The QM9 dataset [1] contains information about 134k organic molecules containing Hydrogen (H), Carbon (C), Nitrogen (N) and Fluorine (F). For each molecule, computational quantum mechanical modeling was used to find each atom's “positions” as well as a wide range of interesting and fundamental chemical properties, such as dipole moment, isotropic polarizability, enthalpy at 25ºC, etc.
The model presented in this example follows the GNN architecture used in [2], which consists of:
- Feed-forward neural network to build atom to atom messages using the hidden states along with edge information (atom to atom distance and bond type).
- Gated Recurrent Unit (GRU) to update atom's hidden states.
- Gated feed-forward neural network as readout to compute target properties.
By default we use as target the molecules' dipole moment, but the provided data contains all molecule properties in the original dataset to explore other options.
For this example you can find the directory data containing a very small subset of the dataset. In particular, 1000 molecules for training and 100 for validation. In addition, we have included the rest of framework files properly filled, and thus there are no prerequisites to execute it.
To train the corresponding QM9 GNN with the default settings, just run:
python main.pyThis command will create the GNN specified in model_description file, with the variables specified in the global_variables file. To learn more about the implementation details, refer to the framework documentation.
If you want to execute any other functionality that is not train and validate, simply change the main file, see the documentation page for more details.
Although minimal example data is provided, one can generate bigger datasets by executing the generate_dataset Python script.
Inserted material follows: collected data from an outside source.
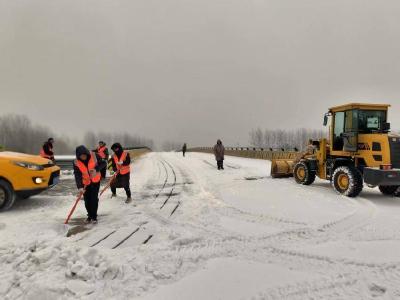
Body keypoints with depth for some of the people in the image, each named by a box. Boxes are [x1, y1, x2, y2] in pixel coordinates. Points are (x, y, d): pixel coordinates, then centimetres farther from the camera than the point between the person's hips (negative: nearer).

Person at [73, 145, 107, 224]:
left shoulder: (94, 156, -19)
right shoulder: (76, 163, -16)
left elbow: (104, 163, -9)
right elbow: (77, 175, -20)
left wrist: (96, 169, -27)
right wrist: (80, 187, -31)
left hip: (95, 181, -2)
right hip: (85, 183, 2)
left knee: (94, 199, -4)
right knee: (87, 200, 5)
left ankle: (94, 216, 10)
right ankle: (90, 216, 24)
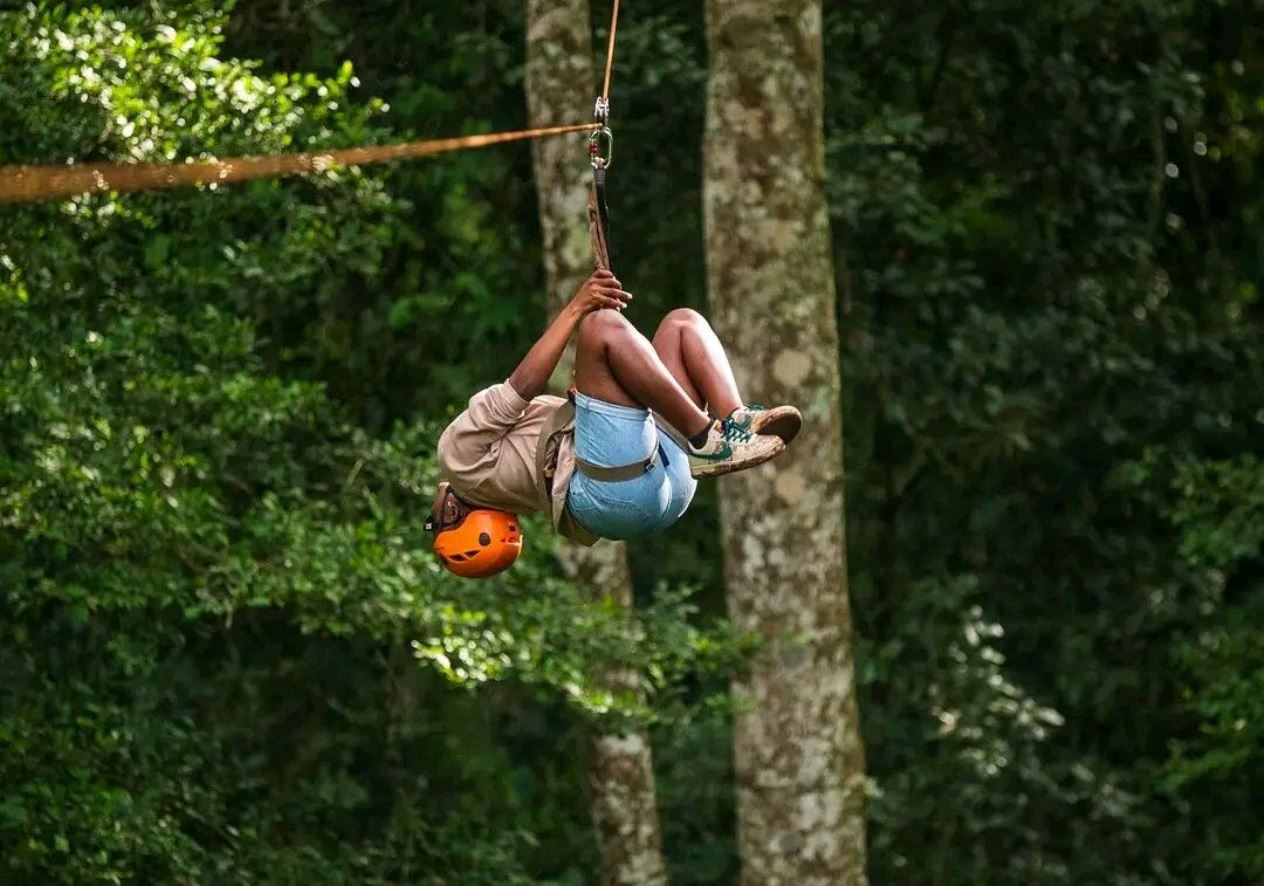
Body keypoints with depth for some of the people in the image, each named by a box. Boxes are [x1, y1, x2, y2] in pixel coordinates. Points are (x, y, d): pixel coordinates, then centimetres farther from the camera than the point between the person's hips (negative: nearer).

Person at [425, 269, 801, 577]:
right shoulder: (460, 453, 16)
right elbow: (520, 389, 3)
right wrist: (574, 310, -3)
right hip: (613, 488, -8)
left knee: (683, 322, 12)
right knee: (601, 323, -18)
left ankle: (736, 422, -17)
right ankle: (707, 438, -26)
This downloads the QM9 dataset and processeses a subset of molecules to create the associated NetworkX graphs, writing them as arrays in JSON files.
Through changing the global variables in the top of the script one can change the amount of training/validation samples, and other properties.
Please note that the script requires specific dependencies to generate some atomical features which the model requires, see the script's docstring for more details.
-
Ramakrishnan, Raghunathan; Dral, Pavlo; Rupp, Matthias; Anatole von Lilienfeld, O. (2014): Quantum chemistry structures and properties of 134 kilo molecules. figshare. Collection. https://doi.org/10.6084/m9.figshare.c.978904.v5
-
Justin Gilmer, Samuel S. Schoenholz, Patrick F. Riley, Oriol Vinyals, and George E. Dahl. 2017. Neural message passing for Quantum chemistry. In Proceedings of the 34th International Conference on Machine Learning - Volume 70 (ICML'17). JMLR.org, 1263–1272.